Originally Posted by Dan
...TALK TO ME ALL YOU Machinist GUYS!!!! It is the most expensive tool I have ever bought and I know what I need to do to make the bushing I need, am lost as how to do all the cool stuff I now can. Let fly! ...
From the stuff I have bought, and judging by what I use a lot and don't, here is the accessories I would recommend, in random order. What you need first depends on what you try to do first-
...you will need at least one magnetic dial indicator base and dial indicator, because you'll need to be able to check that parts are centered in the lathe chuck. The China dial indicators w/bases are cheap and work to .001", which is good enough for the small China machines. Here's one example-
LittleMachineShop.com - Dial Indicator and Magnetic Base
You REALLY want at least one indicator that has a range of 1+ inches.
...there is also different point sets for the dial indicators (most dial indicators use the same point threading). This is not critical, but having different points to use does come in handy and everywhere sells them for only like $4. Mostly I only use three points--a 60-degree point, a small "ball end", and a larger "ball end".
LittleMachineShop.com - Point Set, Dial Indicator
...there is the 'other' kind of indicator, that is called a "test indicator", like this-
LittleMachineShop.com - Dial Test Indicator, 0-15-0 x 0.0005"
These are good to have, but you can get by without them. The accuracy is usually better than the first kind, but the measuring range is much smaller.
...you will want a live center for the lathe tailstock, which is MT2 (I believe). Littlemachineshop has that for $30-
LittleMachineShop.com - Live Center, 2MT Standard
...to make a part in the lathe by turning it "on centers", you will need center drills. This is what they look like. They don't cost much but the little ones break VERY easily...
LittleMachineShop.com - Center Drills, Set of 5 (Numbers 1-5)
...to drill centered holes with the lathe, you need a chuck that fits into the tailstock, $30-
LittleMachineShop.com - Drill Chuck, 1/2" with 2MT Standard Arbor
...a carbide scribe, for scratchin on steel. I use permanent markers for Dykem, mainly because I haven't remembered to order any Dykem yet. :P
...You will also need some calipers. There's cheap 8" dial calipers for $25 or so, but you need to check that these are zeroed every time before you use them. There's vernier calipers for $10 or so, but you need to do the math to use them.
-------------------------
» Work task 1
Please copy the lathe accessories post word for word, from "These are good" up to and including "break VERY easily...".
» Work task 2
Go on with the lathe accessories post, starting after its final sentence.

Collected data entries:
-------------------------
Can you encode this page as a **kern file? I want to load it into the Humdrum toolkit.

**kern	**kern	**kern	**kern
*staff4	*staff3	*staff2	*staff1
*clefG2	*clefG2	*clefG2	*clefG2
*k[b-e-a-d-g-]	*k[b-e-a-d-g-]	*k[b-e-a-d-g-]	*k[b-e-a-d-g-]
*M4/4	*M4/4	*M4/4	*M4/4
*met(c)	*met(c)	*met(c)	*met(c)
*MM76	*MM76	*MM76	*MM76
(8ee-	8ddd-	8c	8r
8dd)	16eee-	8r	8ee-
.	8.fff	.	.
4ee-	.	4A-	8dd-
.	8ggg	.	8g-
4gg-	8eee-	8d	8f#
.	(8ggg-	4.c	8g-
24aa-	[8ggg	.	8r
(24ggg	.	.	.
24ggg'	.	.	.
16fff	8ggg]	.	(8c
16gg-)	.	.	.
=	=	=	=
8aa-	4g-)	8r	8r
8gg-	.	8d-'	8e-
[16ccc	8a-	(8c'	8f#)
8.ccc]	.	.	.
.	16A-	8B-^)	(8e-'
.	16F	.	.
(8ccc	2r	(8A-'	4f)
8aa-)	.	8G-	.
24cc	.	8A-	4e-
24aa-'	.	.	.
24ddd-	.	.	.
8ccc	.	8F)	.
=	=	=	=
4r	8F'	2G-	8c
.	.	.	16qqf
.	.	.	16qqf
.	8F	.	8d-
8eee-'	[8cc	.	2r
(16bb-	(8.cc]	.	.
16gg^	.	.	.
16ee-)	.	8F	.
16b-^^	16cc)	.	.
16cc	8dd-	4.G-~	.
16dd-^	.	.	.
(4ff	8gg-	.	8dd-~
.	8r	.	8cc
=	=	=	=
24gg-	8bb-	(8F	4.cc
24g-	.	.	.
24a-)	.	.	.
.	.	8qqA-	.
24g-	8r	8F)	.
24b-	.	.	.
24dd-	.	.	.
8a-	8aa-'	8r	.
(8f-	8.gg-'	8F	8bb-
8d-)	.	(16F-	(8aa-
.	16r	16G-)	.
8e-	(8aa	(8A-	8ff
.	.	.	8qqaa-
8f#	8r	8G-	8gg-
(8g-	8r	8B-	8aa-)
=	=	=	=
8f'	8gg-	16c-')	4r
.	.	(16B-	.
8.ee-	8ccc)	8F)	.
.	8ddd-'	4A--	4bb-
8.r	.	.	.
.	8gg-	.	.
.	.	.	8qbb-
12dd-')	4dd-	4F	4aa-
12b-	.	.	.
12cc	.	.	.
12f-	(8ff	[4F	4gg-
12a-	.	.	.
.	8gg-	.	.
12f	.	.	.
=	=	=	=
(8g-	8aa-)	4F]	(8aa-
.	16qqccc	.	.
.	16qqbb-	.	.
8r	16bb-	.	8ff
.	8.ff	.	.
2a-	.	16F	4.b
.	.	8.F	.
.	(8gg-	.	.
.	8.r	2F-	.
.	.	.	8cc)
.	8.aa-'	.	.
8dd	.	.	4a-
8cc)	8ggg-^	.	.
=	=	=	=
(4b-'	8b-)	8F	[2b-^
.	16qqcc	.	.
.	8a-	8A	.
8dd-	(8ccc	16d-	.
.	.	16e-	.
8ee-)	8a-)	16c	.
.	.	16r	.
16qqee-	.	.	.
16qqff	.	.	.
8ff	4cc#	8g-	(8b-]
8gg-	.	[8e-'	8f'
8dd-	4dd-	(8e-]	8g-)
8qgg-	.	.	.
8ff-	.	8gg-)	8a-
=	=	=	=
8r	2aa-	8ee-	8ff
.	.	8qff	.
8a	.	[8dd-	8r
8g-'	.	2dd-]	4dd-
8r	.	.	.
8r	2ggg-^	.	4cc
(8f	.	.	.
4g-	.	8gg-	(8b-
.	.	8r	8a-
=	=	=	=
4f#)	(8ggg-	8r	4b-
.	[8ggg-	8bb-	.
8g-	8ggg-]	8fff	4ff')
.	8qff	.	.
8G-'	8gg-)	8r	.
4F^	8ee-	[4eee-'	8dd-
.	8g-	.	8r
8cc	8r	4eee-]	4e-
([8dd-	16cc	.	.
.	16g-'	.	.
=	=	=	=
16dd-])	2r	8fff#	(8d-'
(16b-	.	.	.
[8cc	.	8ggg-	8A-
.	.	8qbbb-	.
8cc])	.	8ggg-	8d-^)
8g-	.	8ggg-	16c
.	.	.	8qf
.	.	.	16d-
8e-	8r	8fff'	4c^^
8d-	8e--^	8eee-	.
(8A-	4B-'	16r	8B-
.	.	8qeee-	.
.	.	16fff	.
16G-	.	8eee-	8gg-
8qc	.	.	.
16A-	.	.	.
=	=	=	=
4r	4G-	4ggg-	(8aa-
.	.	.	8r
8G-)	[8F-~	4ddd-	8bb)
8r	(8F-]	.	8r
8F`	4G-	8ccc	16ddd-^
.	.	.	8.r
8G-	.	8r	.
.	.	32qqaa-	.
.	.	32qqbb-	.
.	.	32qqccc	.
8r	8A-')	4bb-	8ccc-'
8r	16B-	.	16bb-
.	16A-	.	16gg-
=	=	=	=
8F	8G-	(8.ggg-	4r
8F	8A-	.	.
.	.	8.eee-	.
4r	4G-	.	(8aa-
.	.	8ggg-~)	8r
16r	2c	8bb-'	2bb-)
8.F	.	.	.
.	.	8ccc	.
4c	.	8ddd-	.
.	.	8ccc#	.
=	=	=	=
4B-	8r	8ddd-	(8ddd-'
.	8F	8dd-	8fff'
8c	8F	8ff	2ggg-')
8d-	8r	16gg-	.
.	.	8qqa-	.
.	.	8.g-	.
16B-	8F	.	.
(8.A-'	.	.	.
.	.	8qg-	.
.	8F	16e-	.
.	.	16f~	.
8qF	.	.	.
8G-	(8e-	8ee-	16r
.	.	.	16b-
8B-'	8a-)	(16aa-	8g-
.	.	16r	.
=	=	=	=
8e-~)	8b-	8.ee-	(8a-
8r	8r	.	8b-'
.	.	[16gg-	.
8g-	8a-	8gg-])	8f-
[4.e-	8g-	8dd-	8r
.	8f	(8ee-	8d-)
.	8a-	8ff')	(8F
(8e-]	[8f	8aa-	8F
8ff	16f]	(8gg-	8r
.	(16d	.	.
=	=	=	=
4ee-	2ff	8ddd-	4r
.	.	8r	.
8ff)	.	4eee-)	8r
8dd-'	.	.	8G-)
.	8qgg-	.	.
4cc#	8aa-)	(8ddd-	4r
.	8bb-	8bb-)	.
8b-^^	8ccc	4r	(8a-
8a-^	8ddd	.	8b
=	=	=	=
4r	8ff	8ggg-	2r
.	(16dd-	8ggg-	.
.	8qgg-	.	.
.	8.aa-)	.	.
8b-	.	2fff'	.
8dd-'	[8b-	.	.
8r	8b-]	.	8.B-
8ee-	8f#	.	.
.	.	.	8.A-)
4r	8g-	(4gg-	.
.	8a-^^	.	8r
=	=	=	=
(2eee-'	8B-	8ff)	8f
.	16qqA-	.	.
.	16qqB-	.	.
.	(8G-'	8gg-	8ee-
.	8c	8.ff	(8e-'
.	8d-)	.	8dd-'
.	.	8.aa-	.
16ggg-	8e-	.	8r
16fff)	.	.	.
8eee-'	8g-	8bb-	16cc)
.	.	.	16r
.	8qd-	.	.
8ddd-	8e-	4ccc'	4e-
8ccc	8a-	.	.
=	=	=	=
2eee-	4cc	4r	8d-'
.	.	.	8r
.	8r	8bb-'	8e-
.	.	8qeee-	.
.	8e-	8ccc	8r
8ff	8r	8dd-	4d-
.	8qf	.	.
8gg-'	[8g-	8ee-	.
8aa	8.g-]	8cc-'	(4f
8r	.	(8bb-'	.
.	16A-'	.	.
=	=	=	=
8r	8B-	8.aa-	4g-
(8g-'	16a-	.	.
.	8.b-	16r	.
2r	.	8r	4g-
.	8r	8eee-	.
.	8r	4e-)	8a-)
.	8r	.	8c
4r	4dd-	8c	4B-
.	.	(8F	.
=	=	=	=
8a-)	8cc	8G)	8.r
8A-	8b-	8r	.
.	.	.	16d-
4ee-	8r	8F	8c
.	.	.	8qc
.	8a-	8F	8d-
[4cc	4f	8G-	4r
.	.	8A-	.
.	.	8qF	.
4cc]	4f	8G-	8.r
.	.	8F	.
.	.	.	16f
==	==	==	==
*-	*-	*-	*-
-------------------------
» Response box 1
These are good to have, but you can get by without them. The accuracy is usually better than the first kind, but the measuring range is much smaller.
...you will want a live center for the lathe tailstock, which is MT2 (I believe). Littlemachineshop has that for $30-
LittleMachineShop.com - Live Center, 2MT Standard
...to make a part in the lathe by turning it "on centers", you will need center drills. This is what they look like. They don't cost much but the little ones break VERY easily...

» Response box 2
...I have a set of China micrometer calipers that I haven't ever used. The accuracy of them is finer (.0001") than what these smaller China machines can cut to.
...the lathe chuck is a 3-jaw, and likely a scroll chuck. They work great sometimes but tend not to center well, and cannot grab non-round or off-center parts. Since sometimes the 3-jaw will work better and other times the 4-jaw will, it's worth keeping both chucks functional. To get a 4-jaw on there, you'd need the chuck (~$75) plus you need to find out the spindle threads, so you can buy the right back plate (~$65).
...I see no milling vise (some 3-in-1's incorporate one into the lathe toolpost). Since these machines don't have a lot of room, I would suggest you consider a screwless vise. Try to get one that has slots cut in the sides and ends, as these are easier to clamp. Here is one at Shar's with the side slots, but other places sell them too- shars.com - Precision Toolmakers Vise 4-7/8"
(you may need something to raise the vise up a bit, but it's hard to tell that right now)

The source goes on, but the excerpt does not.